Pericardial Mesothelioma – What You Need to Know

Pericardial Mesothelioma – What You Need to Know

People perceive mesothelioma and asbestos-related diseases to affect only the lungs. Since mesothelioma is caused by inhalation of asbestos fibers, it is shared to think that it only accumulates in the lungs. However, asbestos can affect the serous membranes which enclose other organs found in the mid-section of our body (not just the lungs) such as the heart, in a condition named pericardial mesothelioma.

Pericardial mesothelioma, also known as mesothelioma of the pericardium is the rarest kind of asbestos-induced disease. As is suggestive of its name, this disease affects the linings of the heart or the pericardium. This variety of cancer only affects about 10% of mesothelioma patients. Despite continuous studies, there is no confirmatory evidence that explains how the asbestos fibers get lodged in the linings of the heart, although various theories have tried to explain the occurrence.

One theory proposes that the asbestos fibers, when inhaled, are broken down into smaller particles in the lungs, small enough for them to be carried into the blood stream and pumped into the heart. When this happens, the fine asbestos fibers become lodged in the linings, causing chronic inflammation which ultimately leads to cancerous tumor growth.

As with other types of mesothelioma, pericardial mesothelioma can take a few decades to manifest. It usually takes twenty to thirty years, or already longer. This also method that when the cancer symptoms do manifest, it is almost always too progressive for healing treatment.

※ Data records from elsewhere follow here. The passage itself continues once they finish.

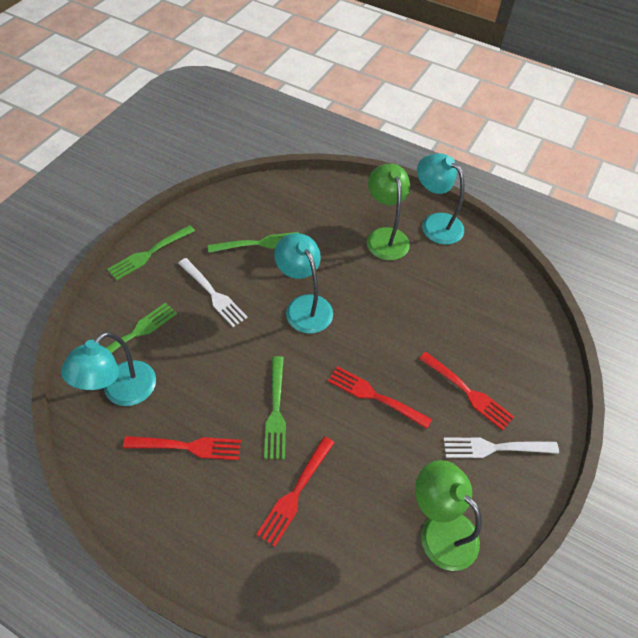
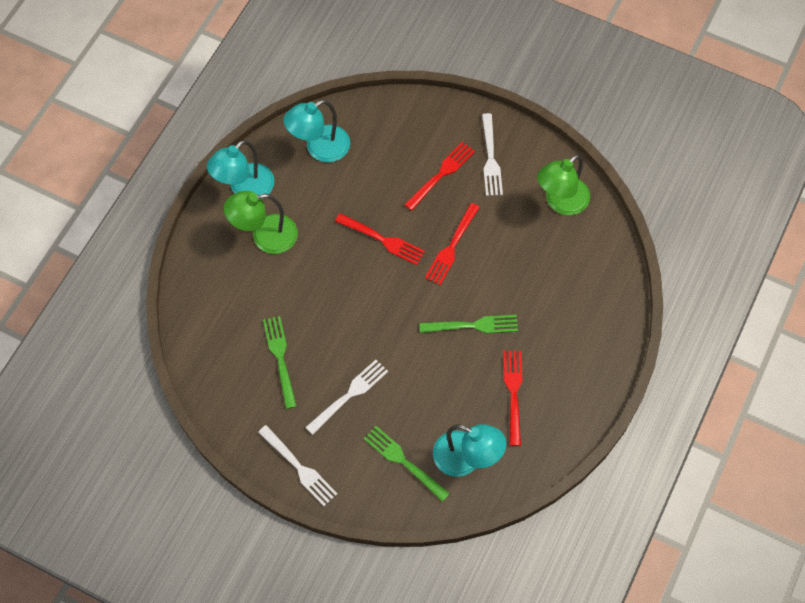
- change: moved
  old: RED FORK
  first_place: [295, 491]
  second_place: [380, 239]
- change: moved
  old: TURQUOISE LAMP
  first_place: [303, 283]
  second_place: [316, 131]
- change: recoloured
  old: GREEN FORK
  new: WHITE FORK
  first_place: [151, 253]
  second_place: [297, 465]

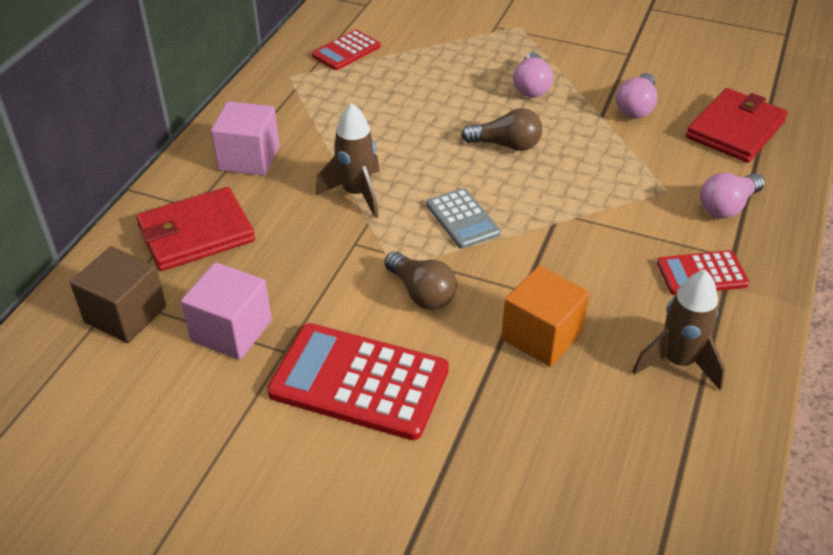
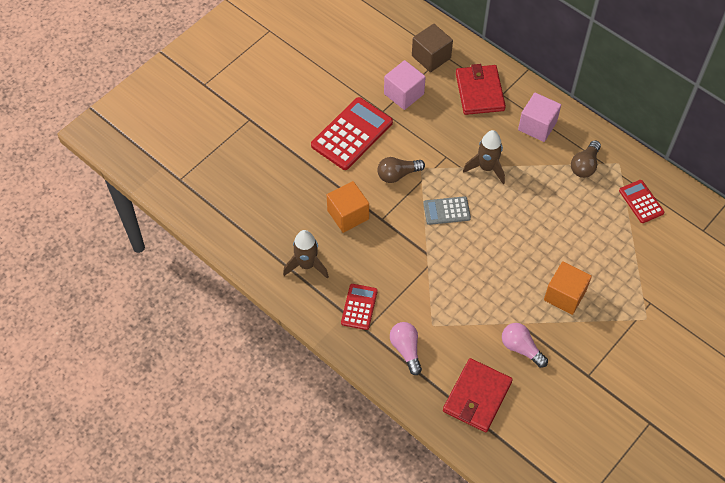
- change: moved
  old: BROWN LIGHT BULB
  first_place: [501, 129]
  second_place: [586, 159]
- change: replaced
  old: PINK LIGHT BULB
  new: ORANGE CUBE
  first_place: [533, 75]
  second_place: [568, 288]
- change: turned
  old: RED WALLET
  first_place: [737, 125]
  second_place: [478, 395]
  degrees: 60

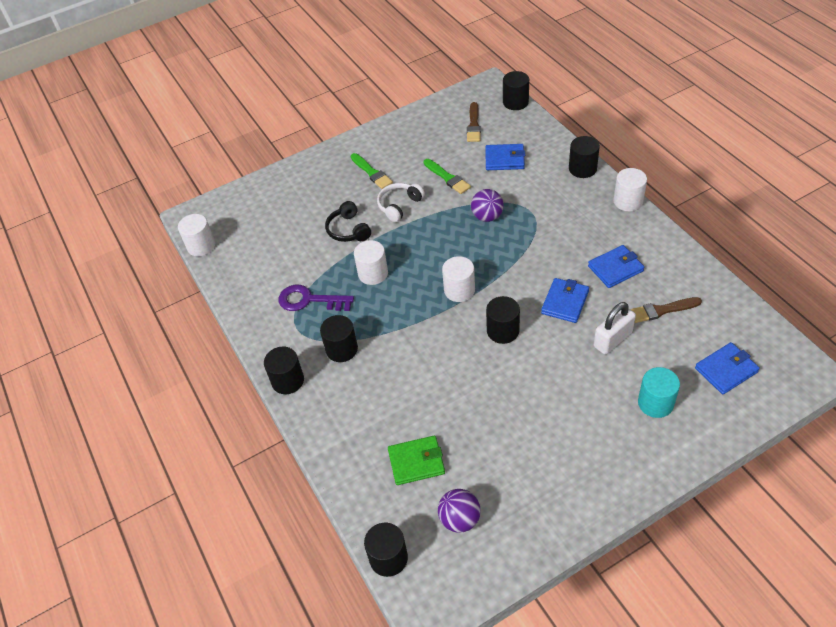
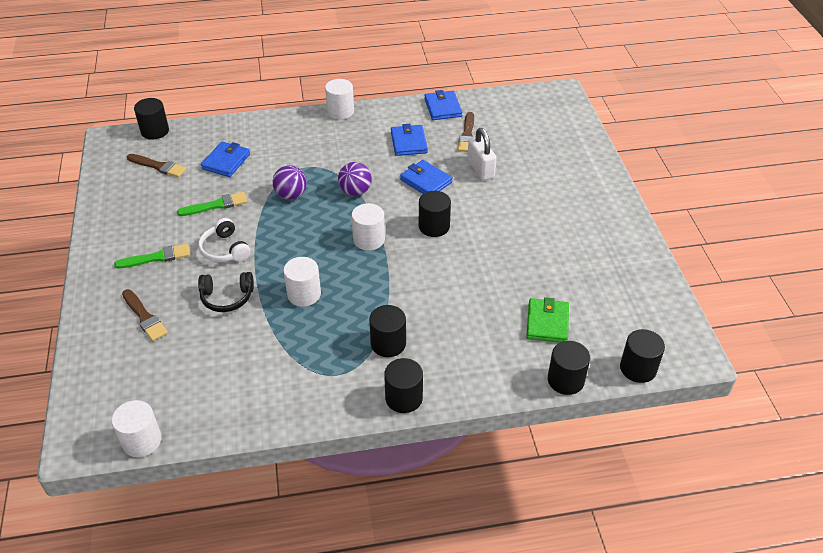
- change: removed
  old: PURPLE KEY
  first_place: [316, 298]
- change: removed
  old: TURQUOISE CYLINDER
  first_place: [659, 392]
- change: added
  new: BROWN BRUSH
  second_place: [145, 315]
- change: moved
  old: PURPLE BALL
  first_place: [459, 511]
  second_place: [355, 179]
- change: moved
  old: BLACK CYLINDER
  first_place: [584, 157]
  second_place: [569, 368]
- change: moved
  old: BLUE WALLET
  first_place: [727, 368]
  second_place: [443, 105]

The most shared symptoms to watch out for with pericardial mesothelioma include persistent coughing, shortness of breath, palpitations and chest pains. These are usually mistaken for less serious ailments, making it already more difficult to diagnose closest. Once a diagnosis has been made by your doctor, the next step is usually to find out the extent of the spread of the cancerous cells. This is often done by an MRI or a CT examine, the results of which will determine the mode of treatment.

Pericardial mesothelioma can be treated by a range of treatment options. If the disease is found early on, surgery may be an option. However, as this disease is oftentimes detected in its late stages, more aggressive treatment combinations including chemotherapy and radiation are frequently involved. Clinical trials are being conducted on pericardial mesothelioma. Because of its scarce character, research studies on this kind of asbestos-related cancer have been quite limited.